Толстяк, пыхтя и отдуваясь, вёл за руку высокого седого мужчину.
— Ему! — закричали все.
— Почему? — удивился я и сказал, как кубинцы: — Но компрендо! Не понимаю.
Толстяк взял меня за руку и показал на берег:
— Видишь?
Там стоял ржавый чёрный пароход.
— Это Батиста барко! Батистовский пароход. Он хотел ночью пробраться к нам! А этот человек первым бросился в бой, первым взобрался на судно! Он пионер! Он — коммунист! Он был с Фиделем в Сьерра-Маэстре и на Плая-Хи-рон. Он ранен! Ему! Компрендо?

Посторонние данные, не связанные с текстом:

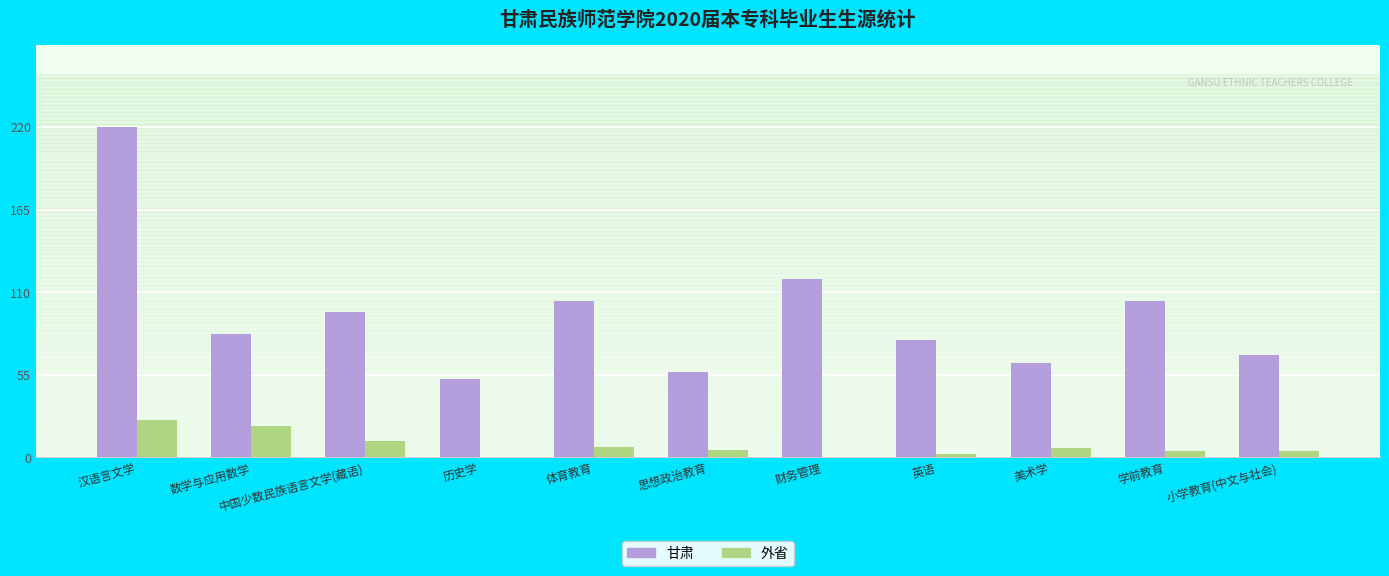

The 甘肃 series shows 106 at 小学教育(中文与社会). True or false?

False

Нет, всё-таки мне хотелось отдать значок пионеру… Тогда все закричали этому человеку:
— Доставай документ!
Мужчина смутился, но по лицу видно было, что ему хотелось получить значок с Лениным. И он достал завёрнутую в целлофан книжицу. Внутри была маленькая жёлтая фотокарточка. На ней мужчина был настоящим бородатым барбу-до, с длинными волосами и в берете…
Я достал значок, приколол мужчине к рубахе, и он поклонился:
— Грасиа, мучо грасиа!
Грузчики хлопали в ладоши, улыбались. И я тоже улыбался.
И ЕЩЁ ОДИН ЗНАЧОК
А один значок я всё-таки спрятал. Тот самый, который подарила старушка киоскёрша. На нём по голубой эмали плыл белый теплоход и поднимались владивостокские сопки. Синел океан, внизу было написано сверкающими буквами: «Владивосток». Значок хранился у меня в кармане пиджака. Если увижу Фиделя, приколю ему на гимнастёрку. Пусть у него тоже будет кусочек нашего океана, наших сопок, нашей тайги.
ПРОФЕССОР
На палубе то грохотало «вира!» — и связки досок плыли вверх, то «майна!» — и они, поскрипывая, опускались на причал. Внизу кричали кубинцы, укладывая доски на грузовики.
Но вот по небу поплыли громадные тучи. Грузчики с тревогой стали посматривать вверх. Тучи взвалились на небоскреб, столкнулись — и раздался оглушительный грохот. Грузчики бросились врассыпную, как будто молнии били им под самые пятки. Сверкающие капли стали бомбить землю, площадь, пароход. Грузчики забились на палубу под навес и шумно отряхивались.
Я открыл иллюминатор. В каюту сразу же влетели брызги и хлынул свежий пахучий воздух.